*** Information shown

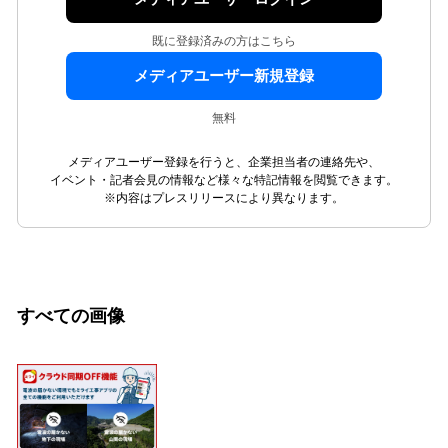
既に登録済みの方はこちら
メディアユーザー新規登録
無料
メディアユーザー登録を行うと、企業担当者の連絡先や、
イベント・記者会見の情報など様々な特記情報を閲覧できます。
※内容はプレスリリースにより異なります。
すべての画像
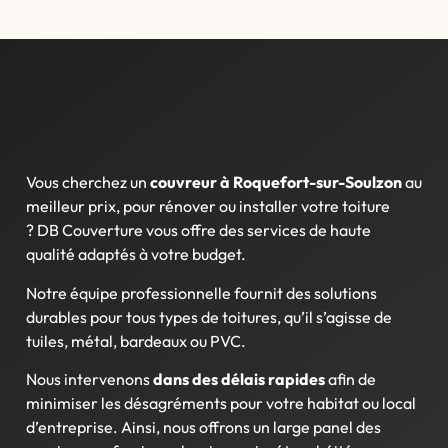
Vous cherchez un
couvreur à Roquefort-sur-Soulzon
au
meilleur prix, pour rénover ou installer votre toiture
?
DB Couverture vous offre des services de haute
qualité adaptés à votre budget.
Notre équipe professionnelle fournit des solutions
durables pour tous types de toitures, qu’il s’agisse de
tuiles, métal, bardeaux ou PVC.
Nous intervenons
dans des délais rapides
afin de
minimiser les désagréments pour votre habitat ou local
d’entreprise. Ainsi, nous offrons un large panel des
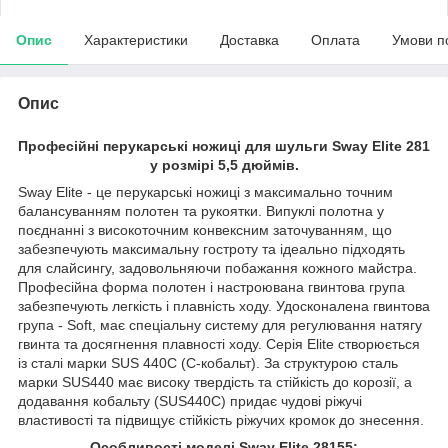
Опис
Характеристики
Доставка
Оплата
Умови п
Опис
Професійні перукарські ножиці для шульги Sway Elite 281
у розмірі 5,5 дюймів.
Sway Elite - це перукарські ножиці з максимально точним
балансуванням полотен та рукоятки. Випуклі полотна у
поєднанні з високоточним конвексним заточуванням, що
забезпечують максимальну гостроту та ідеально підходять
для слайсингу, задовольняючи побажання кожного майстра.
Професійна форма полотен і настроювана гвинтова група
забезпечують легкість і плавність ходу. Удосконалена гвинтова
група - Soft, має спеціальну систему для регулювання натягу
гвинта та досягнення плавності ходу. Серія Elite створюється
із сталі марки SUS 440C (С-кобальт). За структурою сталь
марки SUS440 має високу твердість та стійкість до корозії, а
додавання кобальту (SUS440С) придає чудові ріжучі
властивості та підвищує стійкість ріжучих кромок до знесення.
Особливості моделі Sway Elite 28155:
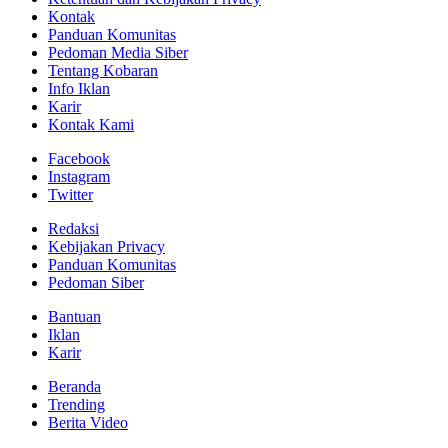
Kontak
Panduan Komunitas
Pedoman Media Siber
Tentang Kobaran
Info Iklan
Karir
Kontak Kami
Facebook
Instagram
Twitter
Redaksi
Kebijakan Privacy
Panduan Komunitas
Pedoman Siber
Bantuan
Iklan
Karir
Beranda
Trending
Berita Video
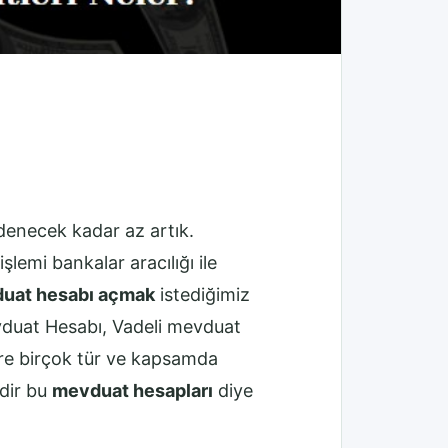
enecek kadar az artık.
lemi bankalar aracılığı ile
uat hesabı açmak
istediğimiz
vduat Hesabı, Vadeli mevduat
re birçok tür ve kapsamda
edir bu
mevduat hesapları
diye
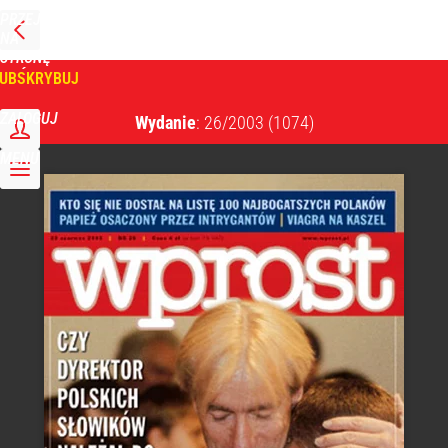
PRZEJDŹ
NA
WPROST
STRONĘ
GŁÓWNĄ
UBSKRYBUJ
Tygodnik Wprost
ZALOGUJ
Wydanie
: 26/2003
(1074)
MENU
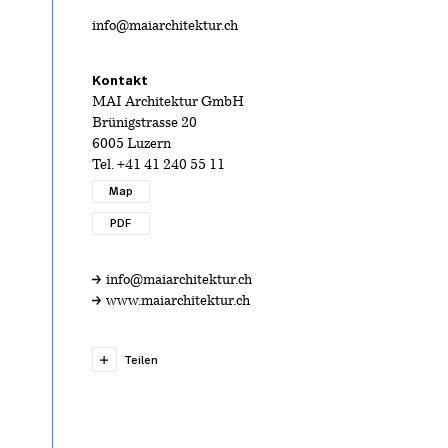
info@maiarchitektur.ch
Kontakt
MAI Architektur GmbH
Brünigstrasse 20
6005 Luzern
Tel.
+41 41 240 55 11
Map
PDF
info@maiarchitektur.ch
www.maiarchitektur.ch
Teilen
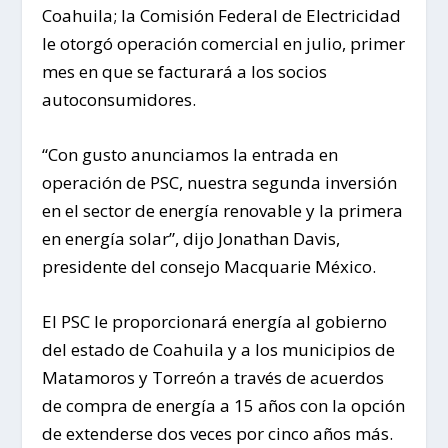
Coahuila; la Comisión Federal de Electricidad
le otorgó operación comercial en julio, primer
mes en que se facturará a los socios
autoconsumidores.
“Con gusto anunciamos la entrada en
operación de PSC, nuestra segunda inversión
en el sector de energía renovable y la primera
en energía solar”, dijo Jonathan Davis,
presidente del consejo Macquarie México.
El PSC le proporcionará energía al gobierno
del estado de Coahuila y a los municipios de
Matamoros y Torreón a través de acuerdos
de compra de energía a 15 años con la opción
de extenderse dos veces por cinco años más.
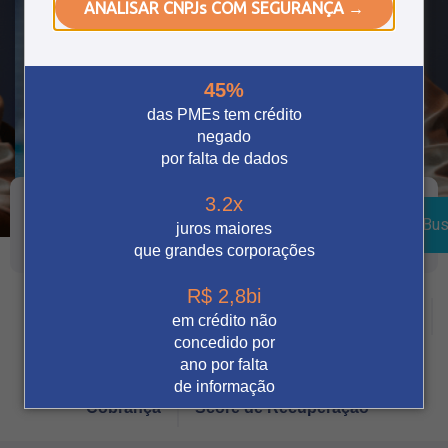
ANALISAR CNPJs COM SEGURANÇA →
45%
das PMEs tem crédito
negado
por falta de dados
3.2x
Bus
juros maiores
que grandes corporações
R$ 2,8bi
Crédito
Vendas Digitais
Prevenção à fraude
em crédito não
concedido por
Tecnologia
Automação
Notícia
ano por falta
de informação
Cobrança
Score de Recuperação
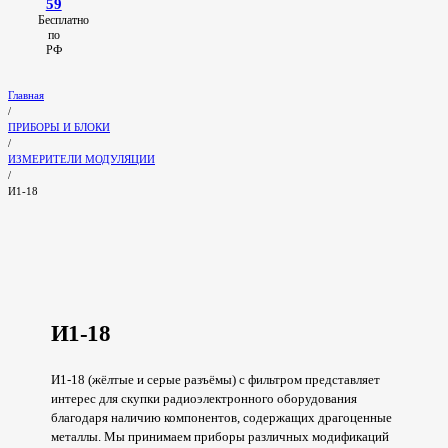
59
Бесплатно
по
РФ
Главная
/
ПРИБОРЫ И БЛОКИ
/
ИЗМЕРИТЕЛИ МОДУЛЯЦИИ
/
И1-18
И1-18
И1-18 (жёлтые и серые разъёмы) с фильтром представляет
интерес для скупки радиоэлектронного оборудования
благодаря наличию компонентов, содержащих драгоценные
металлы. Мы принимаем приборы различных модификаций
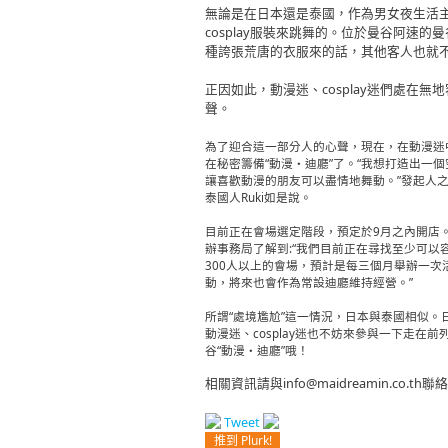
無論是在日本還是泰國，作為男女夜生活
cosplay服裝來跳舞的。位於曼谷阿速
種誇張荒唐的衣服來的話，其他客人也就不
正因如此，動漫迷、cosplay迷們處在無地
聲。
為了迎合這一部分人的心聲，現在，在動漫迷
在秘密籌備“動漫・迪廳”了。“我想打造出一個
讓喜歡動漫的朋友可以盡情地舞動。”發起人
泰國人Ruki如是說。
目前正在會場選定階段，預定於9月之內開店
辦事務局了解到:“我們目前正在尋找至少可以
300人以上的會場，預計是每三個月舉辦一次
動，將來也會作為常設迪廳維持經營。”
所謂“處境尷尬”這一情況，日本與泰國相似。
動漫迷、cosplay迷也不妨來參與一下走在前
谷“動漫・迪廳”哦！
相關資訊請與info@maidreamin.co.
Tweet
推到 Plurk!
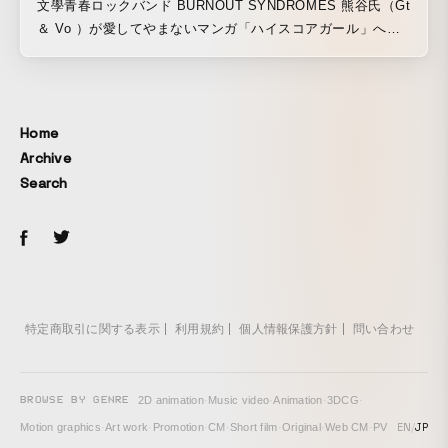
文學青春ロックバンド BURNOUT SYNDROMES 熊谷氏（Gt
＆ Vo ）が愛してやまないマンガ「ハイスコアガール」への
トリビュートソングとして、伝説のカミゲー達をモチーフに
した「青春RPGソング」 のミュージックビデオ。
Home
Archive
Search
特定商取引に関する表示
利用規約
個人情報保護方針
問い合わせ
BROWSE BY GENRE
2D animation
·
Music video
·
Animation
·
3DCG
·
EN
/
JP
Motion graphics
·
Art work
·
Promotion
·
CM
·
Short film
·
Original
·
Web CM
·
PV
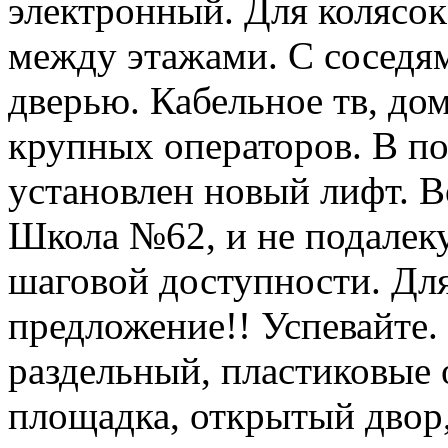
электронный. Для колясок 
между этажами. С соседя
дверью. Кабельное тв, до
крупных операторов. В по
установлен новый лифт. В
Школа №62, и не подалеку
шаговой доступности. Дл
предложение!! Успевайте.
раздельный, пластиковые о
площадка, открытый двор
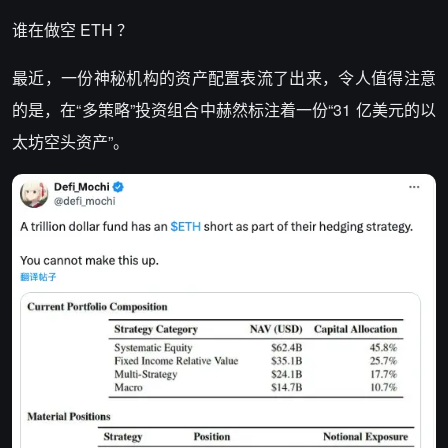
谁在做空 ETH ？
最近，一份神秘机构的资产配置表流了出来，令人值得注意
的是，在“多策略”投资组合中赫然标注着一份“31 亿美元的以
太坊空头资产”。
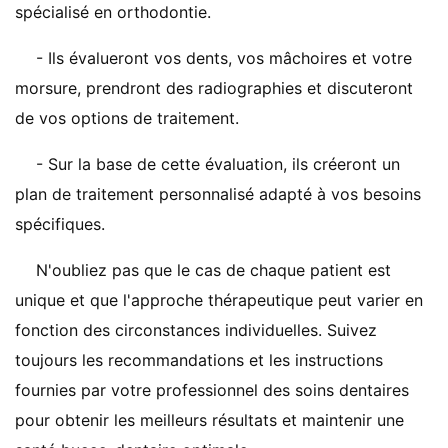
spécialisé en orthodontie.
- Ils évalueront vos dents, vos mâchoires et votre
morsure, prendront des radiographies et discuteront
de vos options de traitement.
- Sur la base de cette évaluation, ils créeront un
plan de traitement personnalisé adapté à vos besoins
spécifiques.
N'oubliez pas que le cas de chaque patient est
unique et que l'approche thérapeutique peut varier en
fonction des circonstances individuelles. Suivez
toujours les recommandations et les instructions
fournies par votre professionnel des soins dentaires
pour obtenir les meilleurs résultats et maintenir une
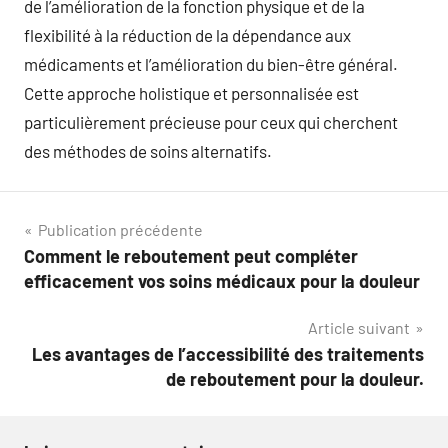
de l’amélioration de la fonction physique et de la
flexibilité à la réduction de la dépendance aux
médicaments et l’amélioration du bien-être général.
Cette approche holistique et personnalisée est
particulièrement précieuse pour ceux qui cherchent
des méthodes de soins alternatifs.
Navigation
Publication précédente
Comment le reboutement peut compléter
de
efficacement vos soins médicaux pour la douleur
l’article
Article suivant
Les avantages de l’accessibilité des traitements
de reboutement pour la douleur.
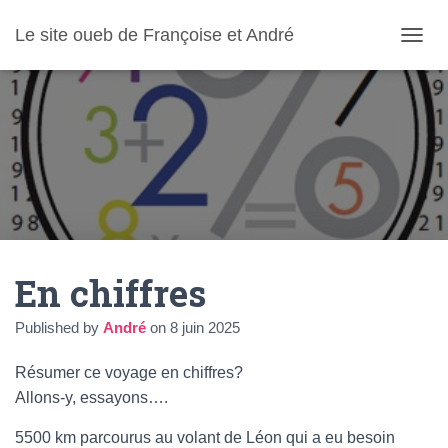
Le site oueb de Françoise et André
O
U
V
R
I
R
/
F
E
R
M
E
En chiffres
R
L
A
Published by
André
on
8 juin 2025
N
A
Résumer ce voyage en chiffres?
V
I
Allons-y, essayons….
G
A
5500 km parcourus au volant de Léon qui a eu besoin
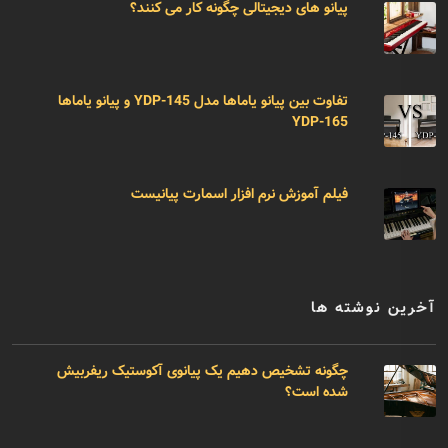
پیانو های دیجیتالی چگونه کار می کنند؟
تفاوت بین پیانو یاماها مدل YDP-145 و پیانو یاماها
YDP-165
فیلم آموزش نرم افزار اسمارت پیانیست
آخرین نوشته ها
چگونه تشخیص دهیم یک پیانوی آکوستیک ریفربیش
شده است؟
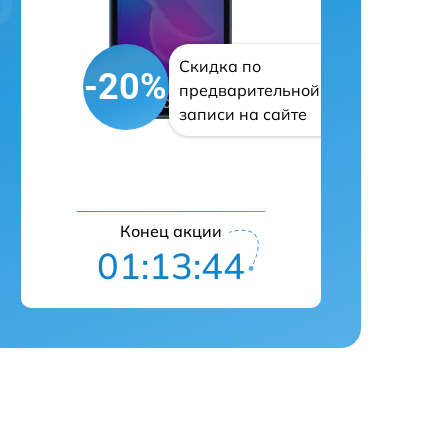
Скидка по
-20%
предварительной
записи на сайте
Конец акции
01:13:43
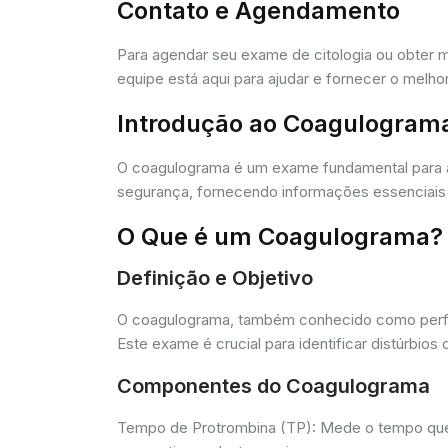
Contato e Agendamento
Para agendar seu exame de citologia ou obter 
equipe está aqui para ajudar e fornecer o melho
Introdução ao Coagulogram
O coagulograma é um exame fundamental para 
segurança, fornecendo informações essenciais 
O Que é um Coagulograma?
Definição e Objetivo
O coagulograma, também conhecido como perfil 
Este exame é crucial para identificar distúrb
Componentes do Coagulograma
Tempo de Protrombina (TP): Mede o tempo que o 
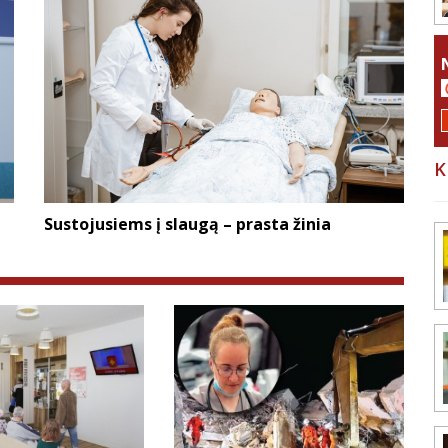
K
Sustojusiems į slaugą – prasta žinia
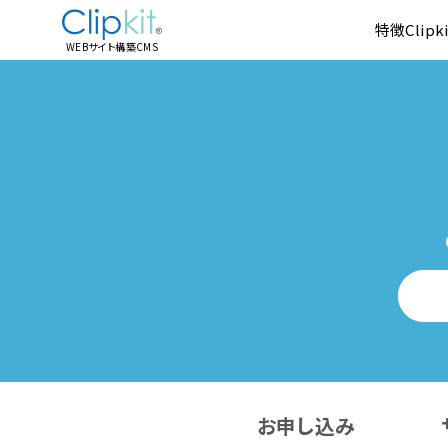
特徴
Clip
WEBサイト構築CMS
お申し込み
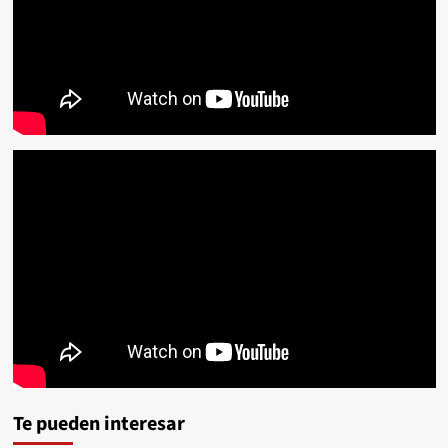
Te pueden interesar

******

▶ _Directions_
Filter the entries down to the lines with the word "mevduat" in them.

▶ _Exercise solution_
vduat Hesabı, Vadeli mevduat
mevduat hesapları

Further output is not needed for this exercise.